A previously healthy 19-year-old Syrian man presented with atypical and severe mucosal leishmaniasis caused by Leishmania tropica. During a 2-year period, he had three severe relapses despite various treatment strategies, including liposomal amphotericin B and Miltefosine. Because of the unusual clinical presentation, potential underlying immunodeficiency was investigated. Normal T and NK cell counts were found. The B cell count was slightly elevated at 0.7 × 10⁹ cells/L (0.09 × 10⁹ to 0.57 × 10⁹ cells/L), but the proportions of memory and isotype switched memory B cells were severely diminished IgG levels were low, at 309 mg/dL (610–1490 mg/dL). The initial IgM and IgA levels were within normal range, but the IgA levels decreased to 57 mg/dL (70–430 mg/dL) during follow up. Common variable immunodeficiency (CVID) was initially suspected, because the immunological results of low IgG and IgA, low switched memory B cells, no profound T cell deficiency found and absence of secondary cause of hypogammaglobulinemia were compatible with this diagnosis (ESID 2019). However, the highly unusual and severe clinical presentation of L. tropica is not suggestive of B-cell deficiency or CVID. Eventually a pathogenic nonsense variant in the CD40 ligand gene [p.(Arg11^∗)] was identified by whole genome sequencing, thus enabling the diagnosis of X-linked hyper IgM syndrome.
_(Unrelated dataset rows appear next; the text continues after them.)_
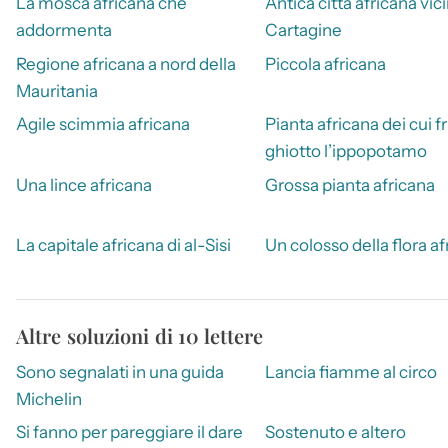
La mosca africana che
Antica città africana vic
addormenta
Cartagine
Regione africana a nord della
Piccola africana
Mauritania
Agile scimmia africana
Pianta africana dei cui fr
ghiotto l’ippopotamo
Una lince africana
Grossa pianta africana
La capitale africana di al-Sisi
Un colosso della flora af
Altre soluzioni di 10 lettere
Sono segnalati in una guida
Lancia fiamme al circo
Michelin
Si fanno per pareggiare il dare
Sostenuto e altero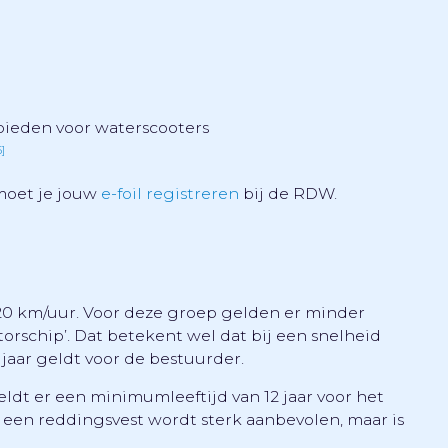
ebieden voor waterscooters
5]
 moet je jouw
e-foil registreren
bij de RDW.
p 20 km/uur. Voor deze groep gelden er minder
orschip’. Dat betekent wel dat bij een snelheid
jaar geldt voor de bestuurder.
geldt er een minimumleeftijd van 12 jaar voor het
n een reddingsvest wordt sterk aanbevolen, maar is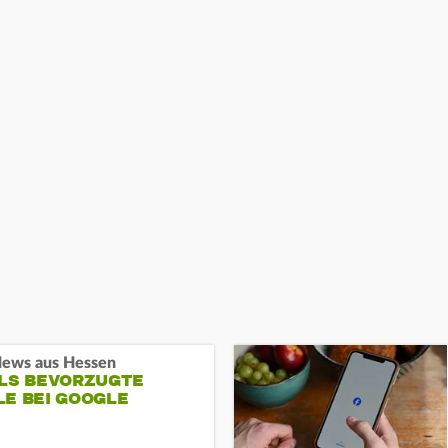
ews aus Hessen
ALS BEVORZUGTE
LE BEI GOOGLE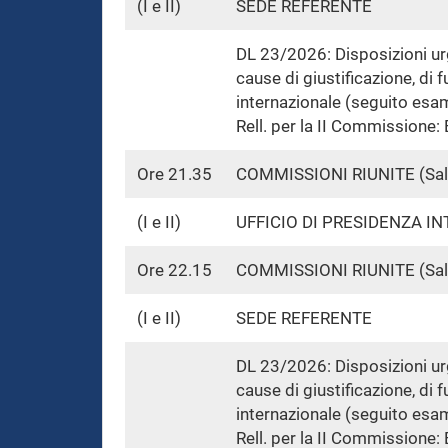
(I e II)
SEDE REFERENTE
DL 23/2026: Disposizioni urge
cause di giustificazione, di 
internazionale (seguito esa
Rell. per la II Commissione: 
Ore 21.35
COMMISSIONI RIUNITE (Sa
(I e II)
UFFICIO DI PRESIDENZA I
Ore 22.15
COMMISSIONI RIUNITE (Sa
(I e II)
SEDE REFERENTE
DL 23/2026: Disposizioni urge
cause di giustificazione, di 
internazionale (seguito esa
Rell. per la II Commissione: 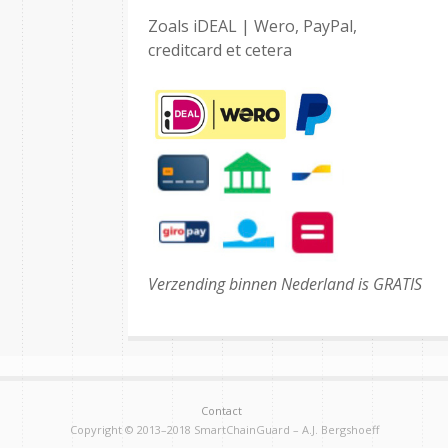
Zoals iDEAL | Wero, PayPal,
creditcard et cetera
Verzending binnen Nederland is GRATIS
Contact
Copyright © 2013–2018 SmartChainGuard – A.J. Bergshoeff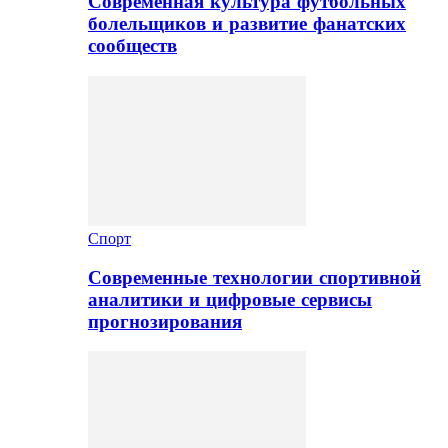
Современная культура футбольных
болельщиков и развитие фанатских
сообществ
Спорт
Современные технологии спортивной
аналитики и цифровые сервисы
прогнозирования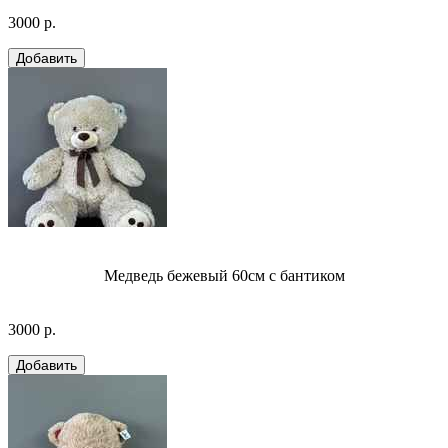
3000 р.
Медведь бежевый 60см с бантиком
3000 р.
This case illustrates and supports the potential for the use of whole genome sequencing in accurate diagnosis of primary immunodeficiencies.
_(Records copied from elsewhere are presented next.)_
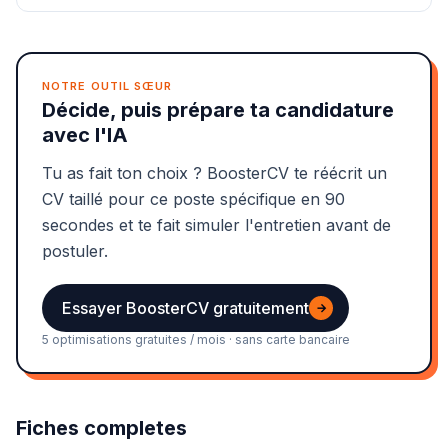
NOTRE OUTIL SŒUR
Décide, puis prépare ta candidature
avec l'IA
Tu as fait ton choix ? BoosterCV te réécrit un
CV taillé pour ce poste spécifique en 90
secondes et te fait simuler l'entretien avant de
postuler.
Essayer BoosterCV gratuitement
→
5 optimisations gratuites / mois · sans carte bancaire
Fiches completes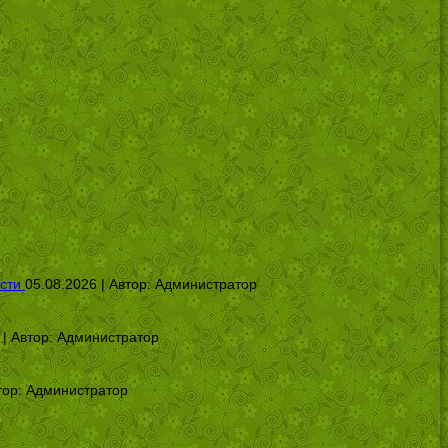
сти
05.08.2026 | Автор:
Администратор
 | Автор:
Администратор
тор:
Администратор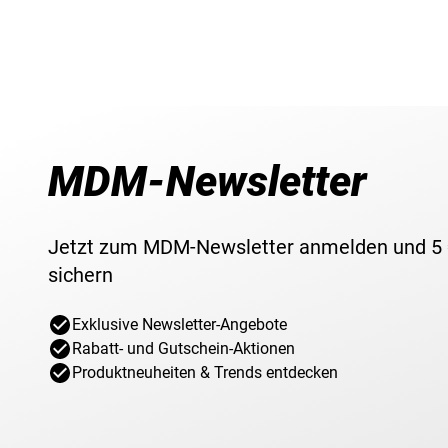
MDM-Newsletter
Jetzt zum MDM-Newsletter anmelden und 5
sichern
Exklusive Newsletter-Angebote
Rabatt- und Gutschein-Aktionen
Produktneuheiten & Trends entdecken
一名原本健康的 19 岁叙利亚男子患有由热带利什曼原虫引起的非典型严重粘膜利什曼病。尽管采用了脂质体两性霉素 B 和米替福辛等多种治疗策略，但在 2 年期间，他还是出现了 3 次严重复发。由于临床表现不寻常，因此对潜在的免疫缺陷进行了调查。发现 T 细胞和 NK 细胞计数正常。 B 细胞计数略有升高，为 0.7 × 10 ^{9 个}细胞/L（0.09 × 10 ⁹至 0.57 × 10 ^{9 个}细胞/L），但记忆和同型转换记忆 B 细胞的比例严重减少，IgG 水平较低，为309 毫克/分升（610–1490 毫克/分升）。初始 IgM 和 IgA 水平在正常范围内，但随访期间 IgA 水平降至 57 mg/dL (70–430 mg/dL)。最初怀疑是常见变异型免疫缺陷 (CVID)，因为 IgG 和 IgA 低、记忆 B 细胞转换低、未发现严重 T 细胞缺陷以及不存在低丙种球蛋白血症继发原因的免疫学结果与该诊断相符 (ESID 2019)。然而，热带李斯特菌极不寻常且严重的临床表现并不提示 B 细胞缺陷或 CVID。最终，通过全基因组测序鉴定出 CD40 配体基因 [p.(Arg11 ^* )] 中的致病性无义变异，从而能够诊断 X 连锁高 IgM 综合征。该案例说明并支持了使用全基因组测序准确诊断原发性免疫缺陷的潜力。